After you have removed, repaired, and repainted your 1965-1968 Mustang cowl panel, you are ready to reinstall it.  Here’s a neat tip for avoiding any paint overspray in the cowl panel area.  Use aluminum foil!  The aluminum foil catches all the paint overspray that would accumulate in the vent area of the Mustang cowl.

Here’s what to do:  prior to permanently welding the cowl lid on your Mustang, line the cowl floor with aluminum foil.  Then, weld your cowl lid to your Mustang.  When you are ready to paint your Mustang, this aluminum foil will prevent any overspray build-up to the inside of the cowl panel area.

After your vehicle has been painted, simply reach up inside the air or heat intake holes, grab the foil, and pull it out.  This leaves a nice cowl interior without the ugly paint “scale” (paint buildup) that is commonly left in the cowl panel area.

Here’s an additional benefit of using aluminum foil:  If the aluminum foil is carefully placed, it will also prevent weld sparks or blobs of hot metal from burning the painted cowl panel during the welding process.  Aluminum foil works much better than any plastic or paper masking material.

Classic Mustang Cowl Reinstallation Tips

November 12th, 2009

Nearly all 1965-1968 Classic Mustangs and Cougars should have their cowl vent panel removed.  This area harbors hidden rust, ugly scaly paint overspray, and water leaks.  If not repaired properly, rust will continue to eat away at the cowl panel and then the firewall.  You’re better off taking care of the cowl panel before this nightmare happens.

Upon removing the cowl panel, clean, repair, repaint and re-install it.  Here are some tips for how to re-install the cowl panel.

  1. Align the cowl panel.  Make sure when re-installing, that the position of the cowl panel is correct.  It should line up evenly with the rear edge of the hood.  It should also line up evenly with the front fenders.

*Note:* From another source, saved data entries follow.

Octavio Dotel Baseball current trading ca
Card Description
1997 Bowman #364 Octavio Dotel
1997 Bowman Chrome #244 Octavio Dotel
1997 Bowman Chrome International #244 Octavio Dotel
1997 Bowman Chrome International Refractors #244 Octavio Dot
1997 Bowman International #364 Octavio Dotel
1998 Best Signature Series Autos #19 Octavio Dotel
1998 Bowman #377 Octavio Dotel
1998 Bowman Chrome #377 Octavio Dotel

Temporarily install the hood and fenders to get the positioning correct.  Self-tapping screws work really well for temporarily installing body replacement panels.  When the cowl position is correct, attach the cowl with a few self-tapping sheet metal screws.  This will temporarily hold the cowl in proper position.  Remove the hood and fenders so that you have access to the cowl.
  2. Weld the cowl panel.  Beginning from the center of the cowl panel and working outward, make a plug weld every 2-3 inches.  A plug weld is a weld that fills a hole in the top piece and attaches to the bottom piece.  This type of weld is about 1/4″ size.  Complete the plug welds until you have welded the entire panel.
  3. Grind the welds.  Using an air or electric grinder, grind the excess welds so that they are flush with the cowl panel.
  4. Seal and fill the welds.  Using a quality seam sealer or body filler, fill any grinder marks or unwelded holes.  Once the sealer or filler has cured, sand the area smooth.

You are now ready to paint the cowl area and permanently reattach the hood and fenders.